The megaproject, which might have fallen off the radar of some commuters over the past month during the unprecedented 30-day Orange Line shutdown, remains on schedule in its 11th week of 36 planned weekend closures.

"This was a little bit of a sleeper over the summer on account of the excitement going on with the Orange Line, but the Sumner Tunnel has been chugging along," Highway Administrator Jonathan Gulliver told the Department of Transportation's board. "For the most part, this project has been going very well. Traffic has settled in, which is something we expected, that after a couple of weekends, people would get used to this being closed. They understand where they need to go to avoid the closure and get to where they need to go efficiently."

"Work is getting done, and they're keeping on schedule and a little bit ahead in some areas," he added. "So far, this is going very well for us."

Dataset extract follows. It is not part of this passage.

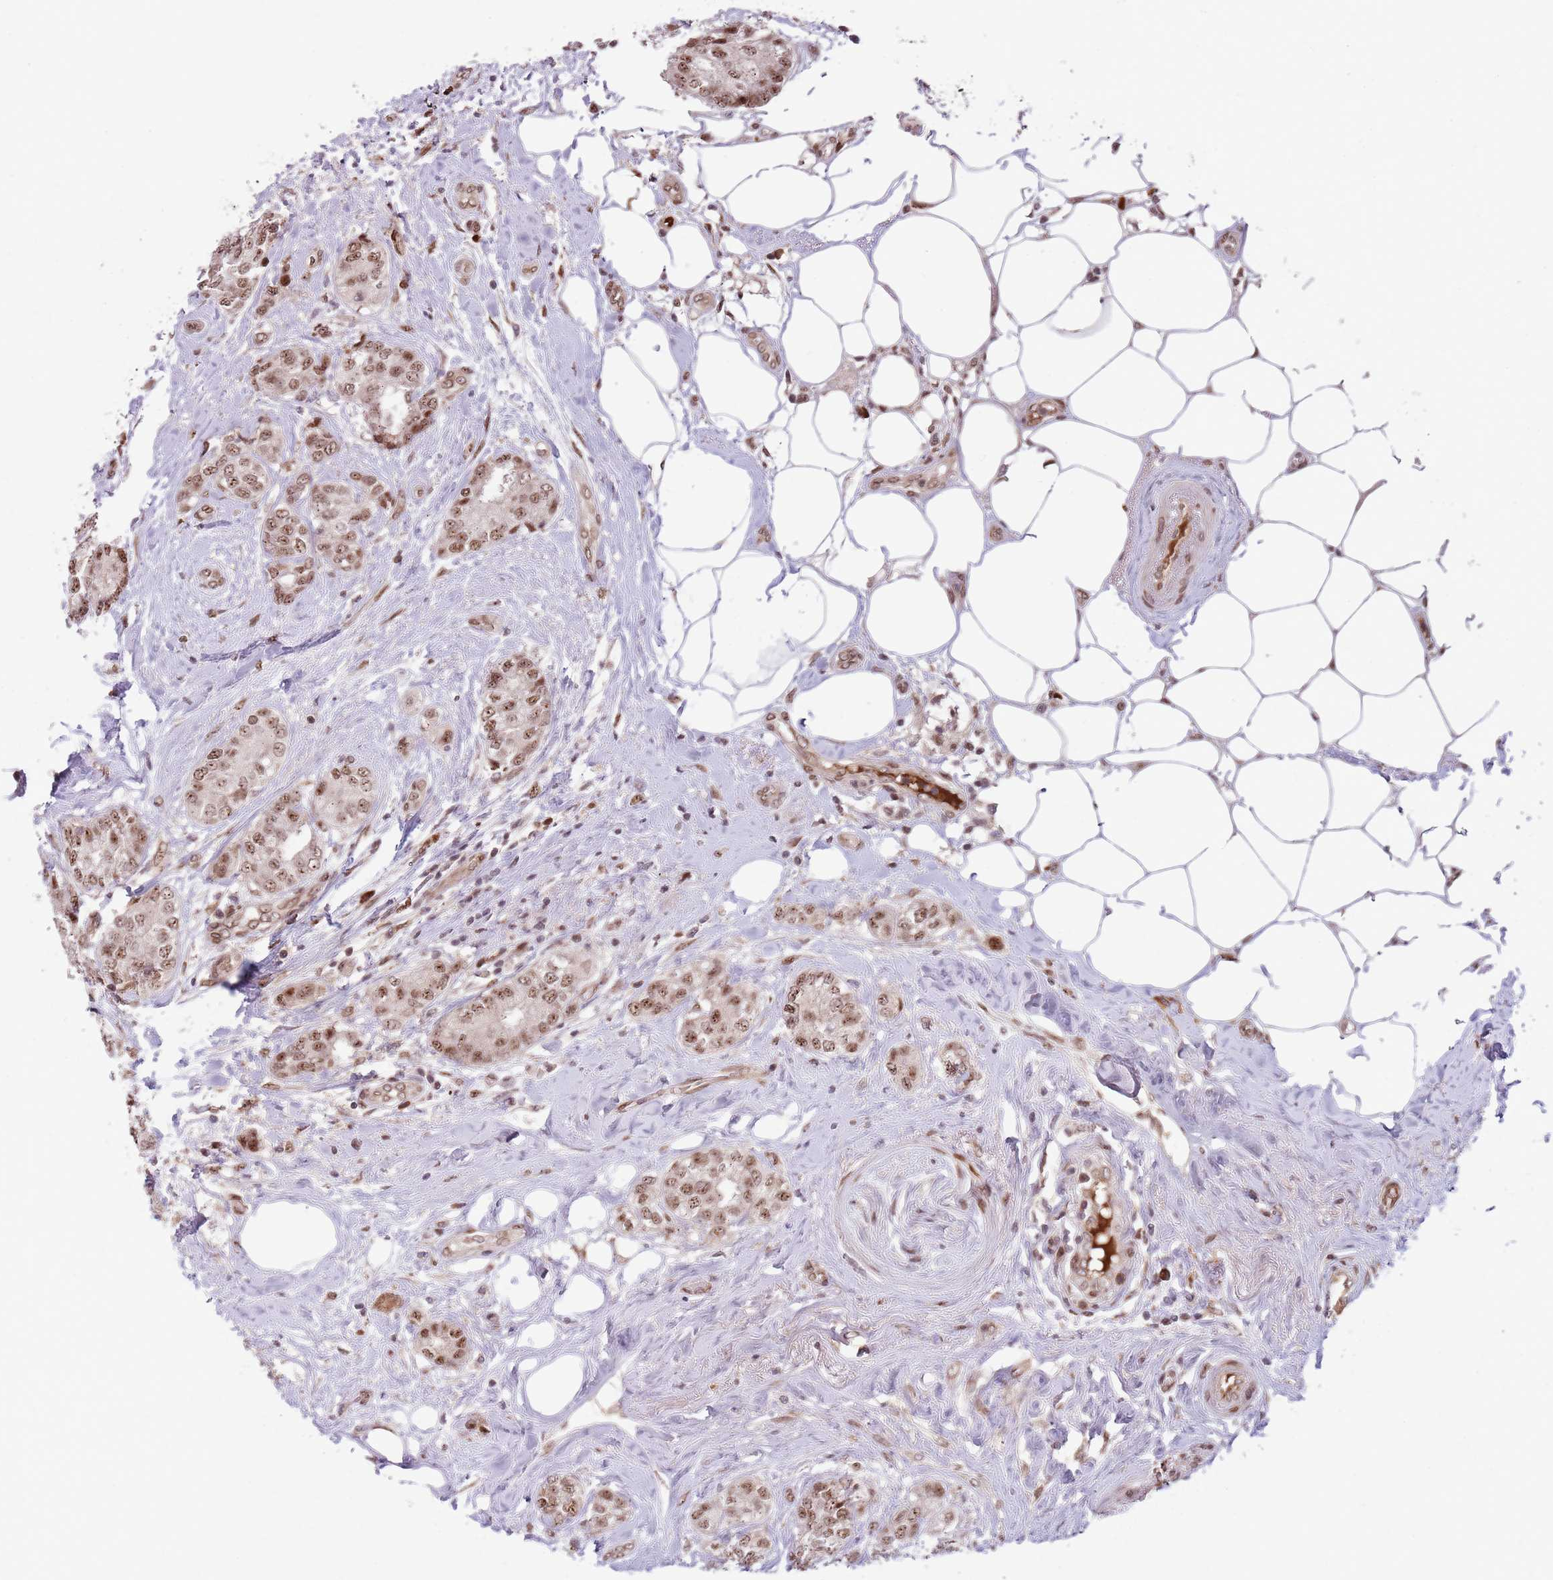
{"staining": {"intensity": "moderate", "quantity": ">75%", "location": "nuclear"}, "tissue": "breast cancer", "cell_type": "Tumor cells", "image_type": "cancer", "snomed": [{"axis": "morphology", "description": "Duct carcinoma"}, {"axis": "topography", "description": "Breast"}], "caption": "Immunohistochemistry of human infiltrating ductal carcinoma (breast) shows medium levels of moderate nuclear staining in about >75% of tumor cells.", "gene": "SIPA1L3", "patient": {"sex": "female", "age": 73}}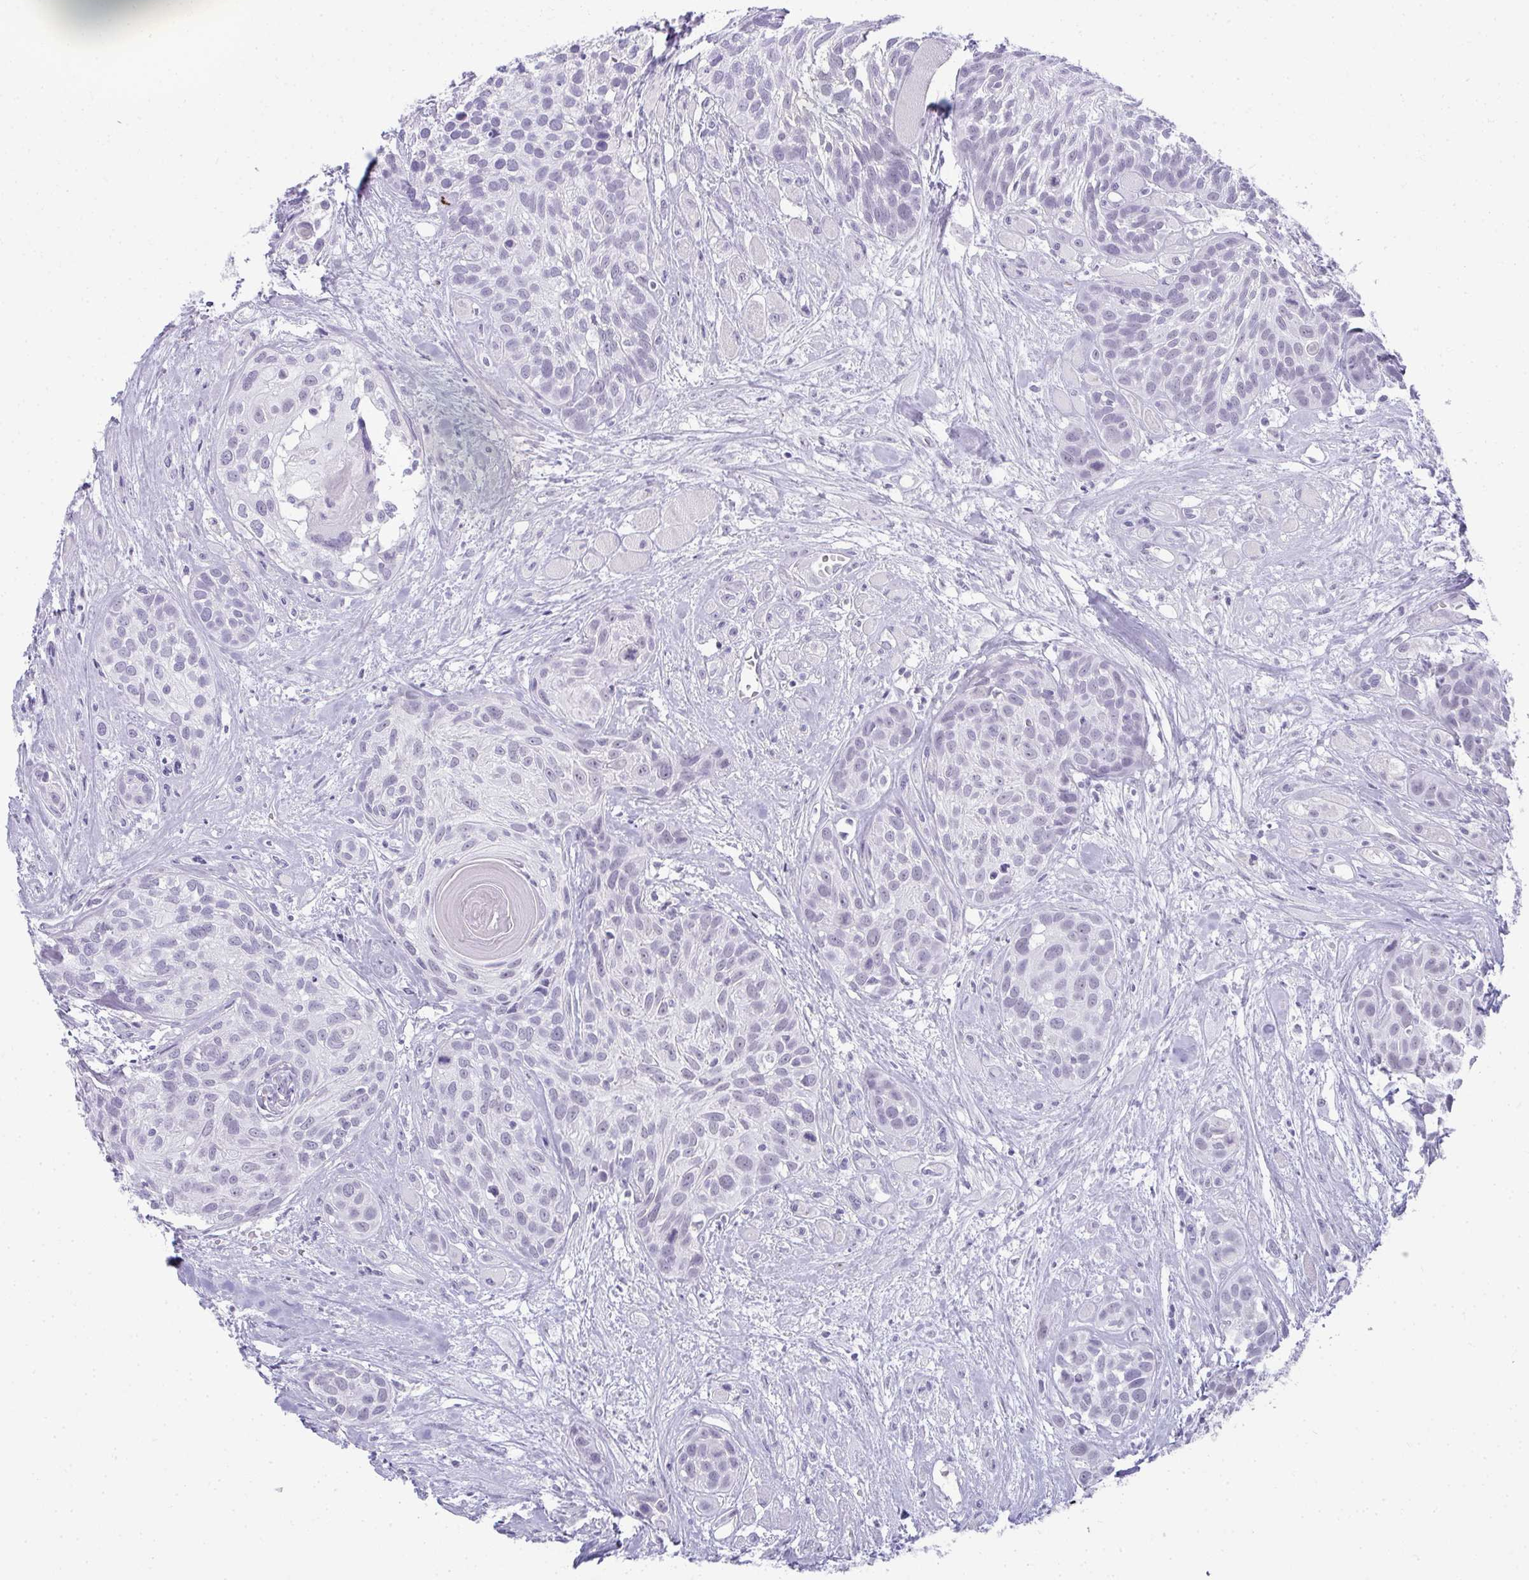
{"staining": {"intensity": "negative", "quantity": "none", "location": "none"}, "tissue": "head and neck cancer", "cell_type": "Tumor cells", "image_type": "cancer", "snomed": [{"axis": "morphology", "description": "Squamous cell carcinoma, NOS"}, {"axis": "topography", "description": "Head-Neck"}], "caption": "Squamous cell carcinoma (head and neck) was stained to show a protein in brown. There is no significant expression in tumor cells. Brightfield microscopy of immunohistochemistry (IHC) stained with DAB (3,3'-diaminobenzidine) (brown) and hematoxylin (blue), captured at high magnification.", "gene": "PLA2G1B", "patient": {"sex": "female", "age": 50}}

One technique officials deployed is the use of a "priority lane" at Logan International Airport, which Gulliver said flushes traffic straight through the airport's roadways into the Ted Williams Tunnel while the Sumner -- a major connector linking the airport and points west -- is offline.

"At the outset, if you're driving by, it looks like a lane drop, it looks like we're removing capacity. But what we're actually doing is providing priority to move traffic out of the airport so that it will not back up onto connecting roadways in East Boston and it actually keeps those other lanes flowing," Gulliver said. "It's been incredibly effective, and we're going to continue to use it throughout."

Officials warned this year that the 87-year-old tunnel carrying traffic westbound from East Boston to downtown is in a state of "disrepair" and needs extensive work to remain in service.

The project will close the tunnel from Friday night through Monday morning for about another two dozen upcoming weekends, though it will remain open several weekends in that span involving holidays, followed by four continuous months next year and another series of weekends in late 2023.